On July 5, the Sacramento County Sheriff’s Department began what Wimberly sees as a campaign of harassment against his club. According to the club manager, Sheriff’s Deputy Dave Leon, badge No. 804, showed up around 11 p.m., parked his police cruiser in the center of Bada Bing’s driveway, and for the next three hours, proceeded to harass anyone who pulled in. Wimberly said the officer shined his car’s spotlight into the faces of customers pulling into the parking lot, wrote tickets for anything that he could find on the patrons’ cars and trailed people leaving the nightspot. He always returned to Bada Bing. At one point, he was joined by another patrol car, and they sat in the rear of the parking lot, their driver’s-side doors facing each other.

According to a written report by Willie Chorce, a security guard hired by the club, Leon told him that he was going to “do whatever it takes to shut this mutha down. You are on my beat, and you make work for me. I’ll do whatever it takes to make it less work.”

“I don’t understand the logic here,” said Wimberly. “He’s a public servant. Is he missing the boat on what his job title is? Because maybe somebody needs to tell him what it is.”

Stacy Vanina and a friend went to Bada Bing for the first time that night. “When we were walking in,” said Vanina, “[Leon] asked, ‘What are you guys doing?’ I just kind of snapped back, ‘What does it look like? I’m going to get a drink.’”

Vanina and her designated driver stayed at Bada Bing for a couple hours, sitting at the outdoor, enclosed patio. “We were sitting outside [on the patio], and he just kept circling the parking lot,” said Vanina. “There were only a dozen people there, so it just seemed over-the-top.
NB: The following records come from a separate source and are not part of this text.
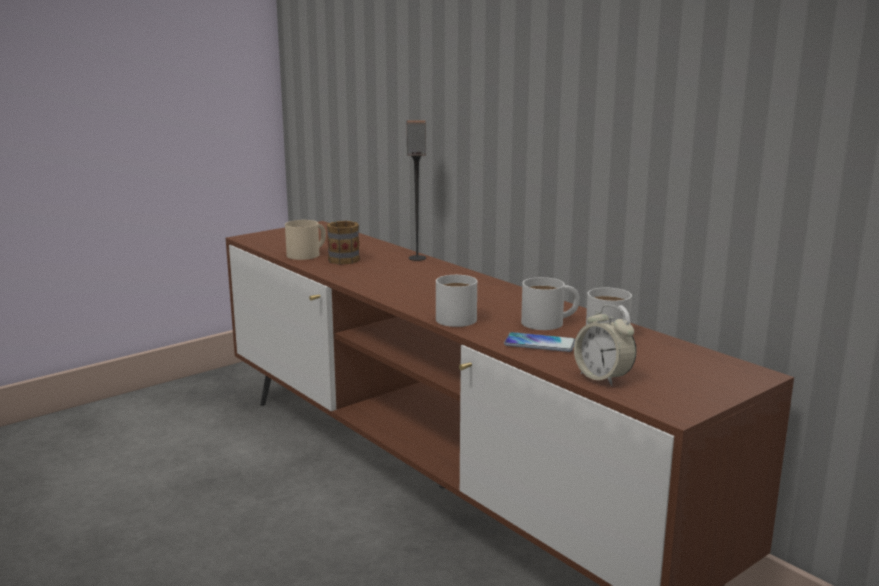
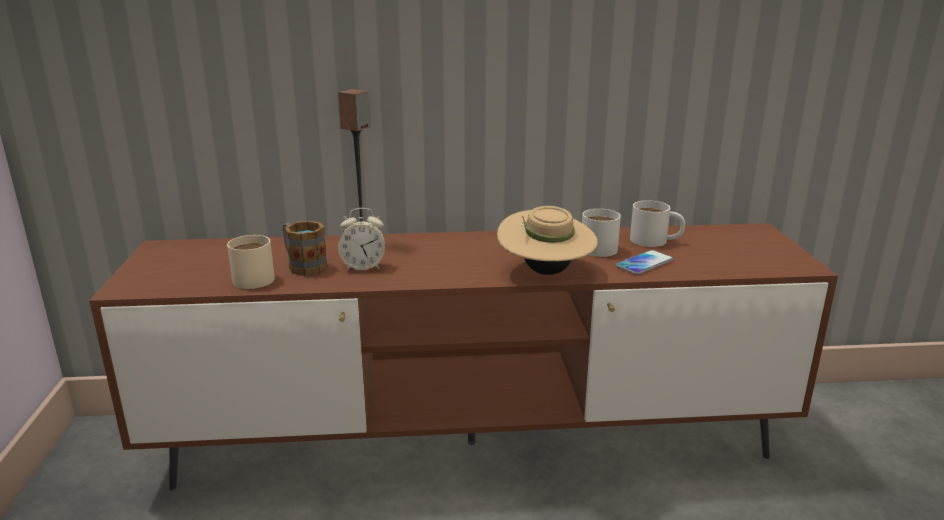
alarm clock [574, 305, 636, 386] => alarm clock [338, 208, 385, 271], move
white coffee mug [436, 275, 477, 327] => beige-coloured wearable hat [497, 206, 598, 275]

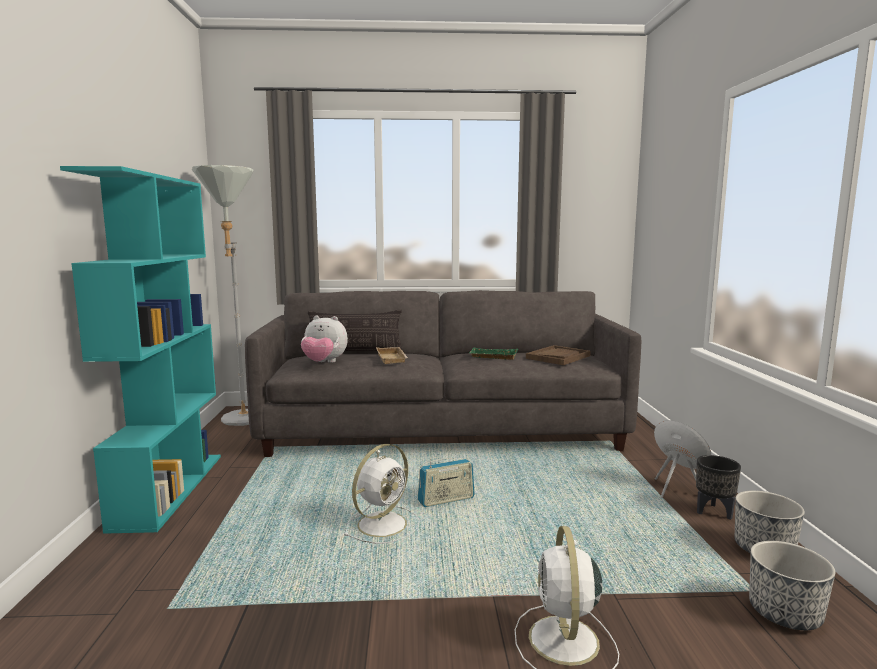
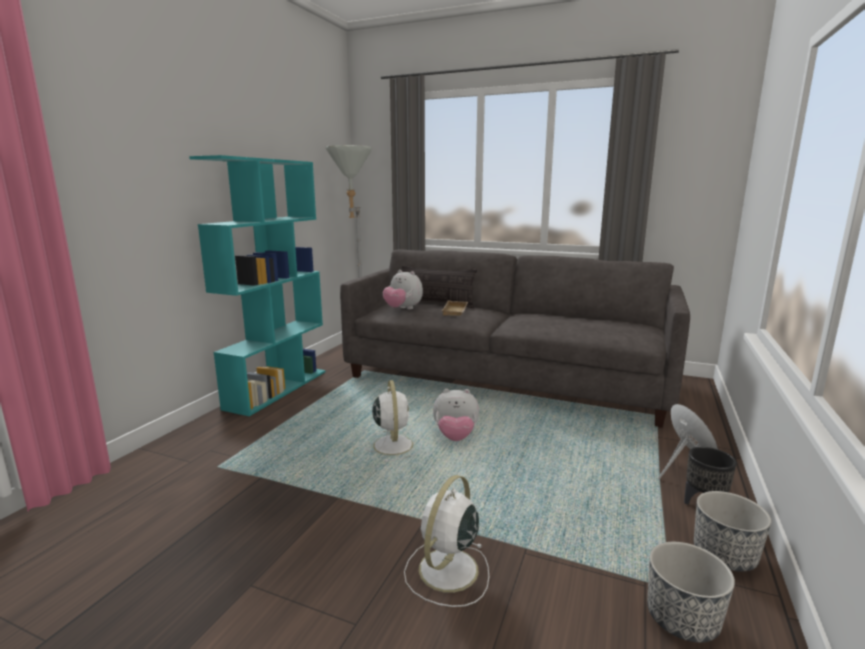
white electric fan [344, 444, 420, 544] => white electric fan [363, 380, 422, 462], 75 degrees counterclockwise
radio set [418, 458, 475, 507] => cuddly toy [433, 389, 479, 441]
greenish tray [469, 348, 518, 360] => nothing
brownish tray [526, 345, 591, 365] => nothing

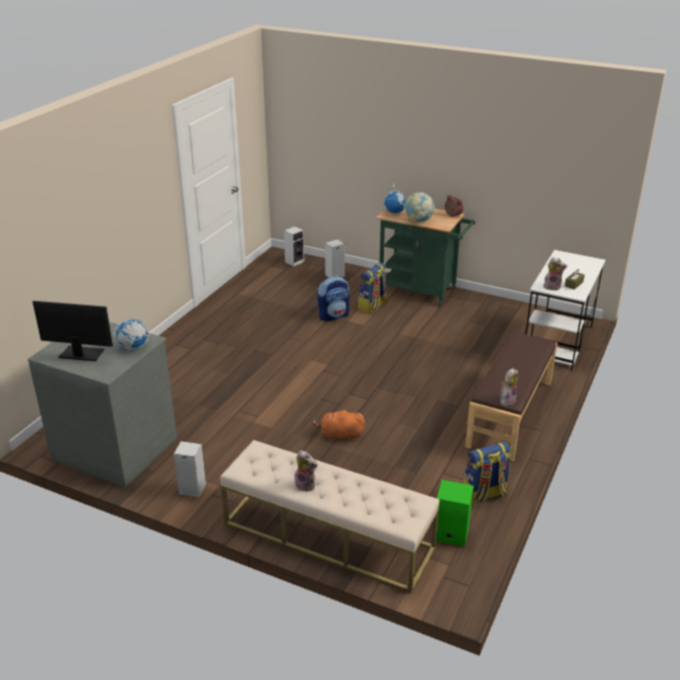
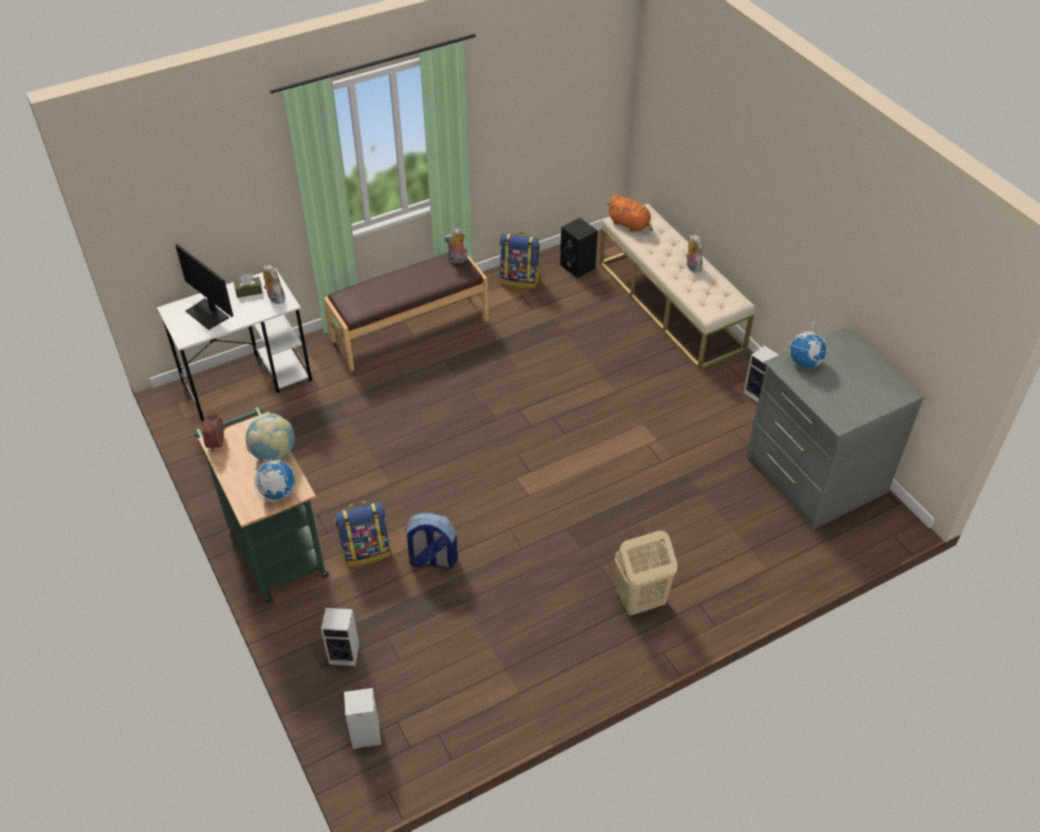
monitor [33, 301, 113, 361] => monitor [175, 244, 233, 330], move
greenish loudspeaker [436, 480, 474, 547] => black loudspeaker [560, 218, 598, 278]
orange-coloured cuddly toy [312, 409, 365, 441] => orange-coloured cuddly toy [607, 195, 653, 232], move
nothing => beige-coloured laundry basket [615, 531, 677, 615]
He just kept going around and around and around. I didn’t see the point in that with so few people there and with security guards inside.”

When Vanina and her friend left the bar, they found a ticket on the windshield for expired tags. Vanina said her friend had paid for her tags and was waiting for them to arrive in the mail.

Calls to Leon seeking his side of the story were not returned.

Leon made the news earlier this year when he and other officers allegedly used unnecessary force on African-American church ladies Andrea Torres, Precious Williams and Diane Campbell during a routine traffic stop. (See “The night they pulled me over,” SN&R Cover, April 10.) Williams contends that Leon, who arrived as backup, threw her on the ground, put his knee in her back and handcuffed her. A lawsuit is now pending.

When asked about the Bada Bing stakeout, Sgt. Lou Fatur of the Sacramento County Sheriff’s Department said there’s “a lot of violence” happening there. But when Leon and his connection to the earlier case were brought up, Fatur became angry and insisted all questions be submitted by fax. “I don’t care what you write, OK?” said Fatur. “I really don’t, and the department and the sheriff don’t. We’ve never got a fair shake from [SN&R], and we really don’t care.”

Meanwhile, Wimberly is holding his breath and waiting to see what happens next. “If we’re not going to have to hire security because we are going to have law enforcement in our parking lot, that works for me,” said Wimberly. “But I’m wondering if the taxpayers are willing to foot that bill. That cop sat in our parking lot from 11 o’clock to 2:30 in the morning, and that’s at about $75 an hour with benefits to sit here to harass us! So, the taxpayers of this county, including myself, are paying his salary to harass me when he when he could be out preventing burglaries or robberies.”